» What you need to do
Your response should be an exact transcription of the data, images excluded.

» Data segment
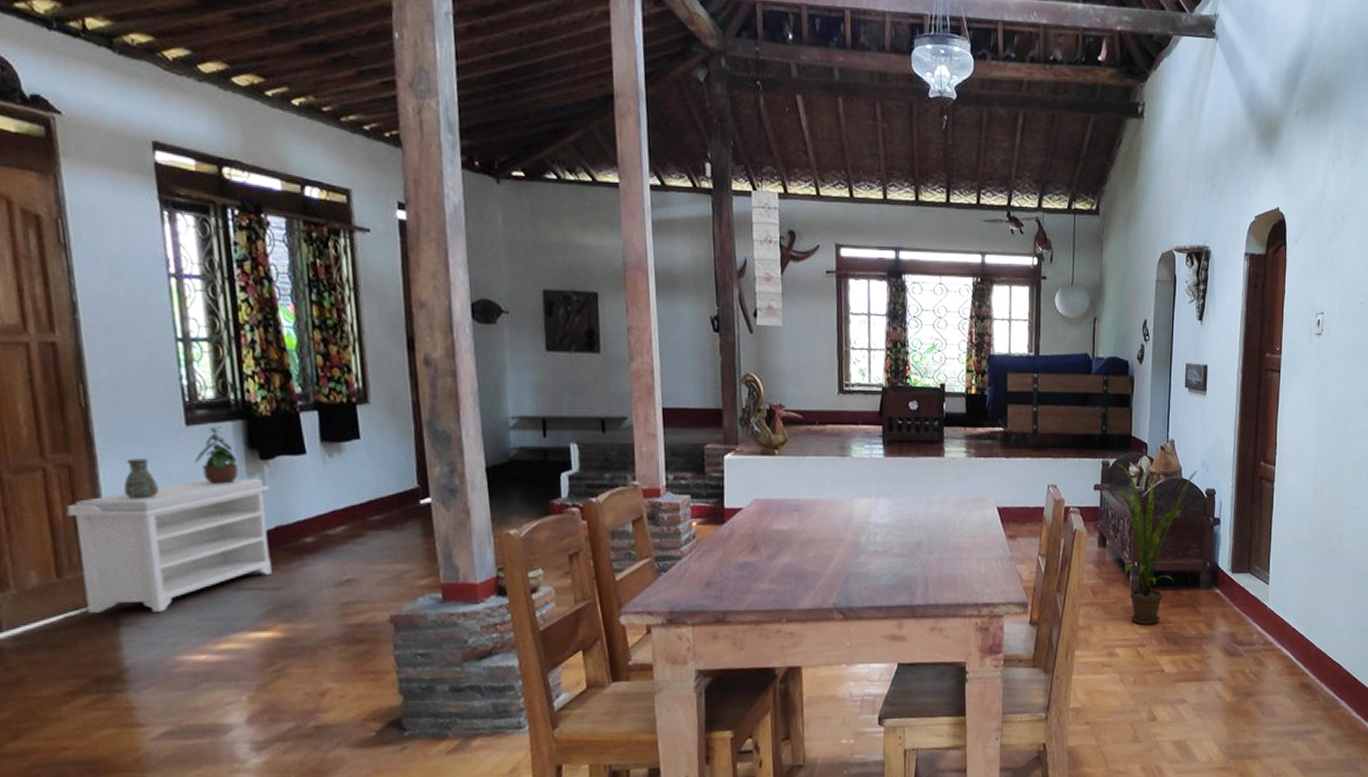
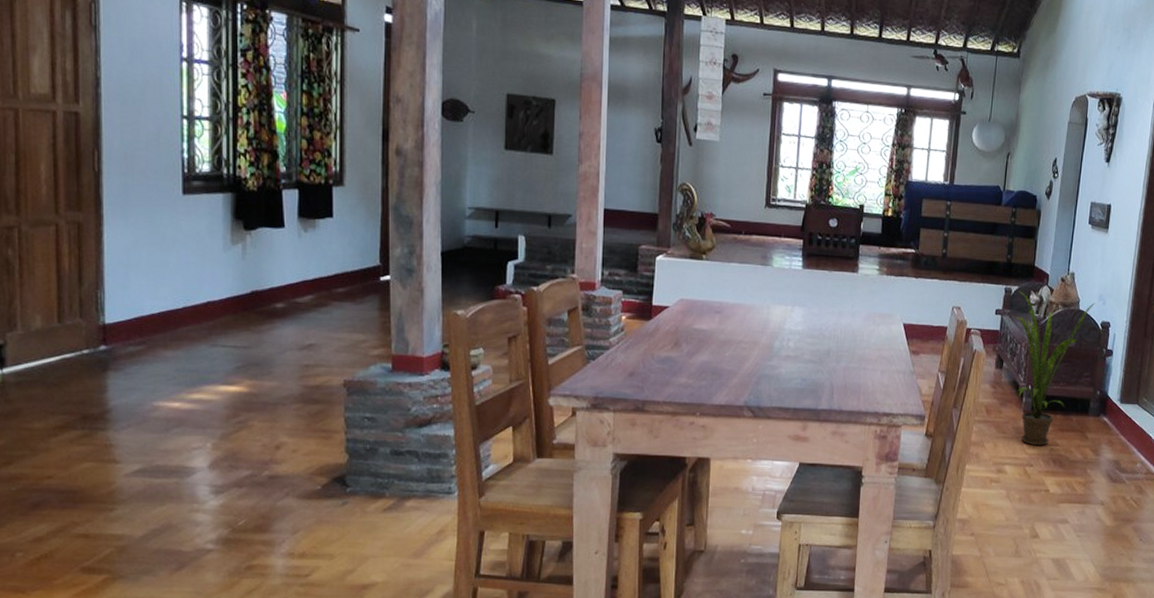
bench: present [66,478,272,613] -> none [72,243,249,361]
decorative vase: present [123,458,160,498] -> none [123,220,154,257]
potted plant: present [194,424,239,484] -> none [187,195,225,250]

» Completed exercise
bench: present [66,478,272,613] -> none [72,243,249,361]
decorative vase: present [123,458,160,498] -> none [123,220,154,257]
potted plant: present [194,424,239,484] -> none [187,195,225,250]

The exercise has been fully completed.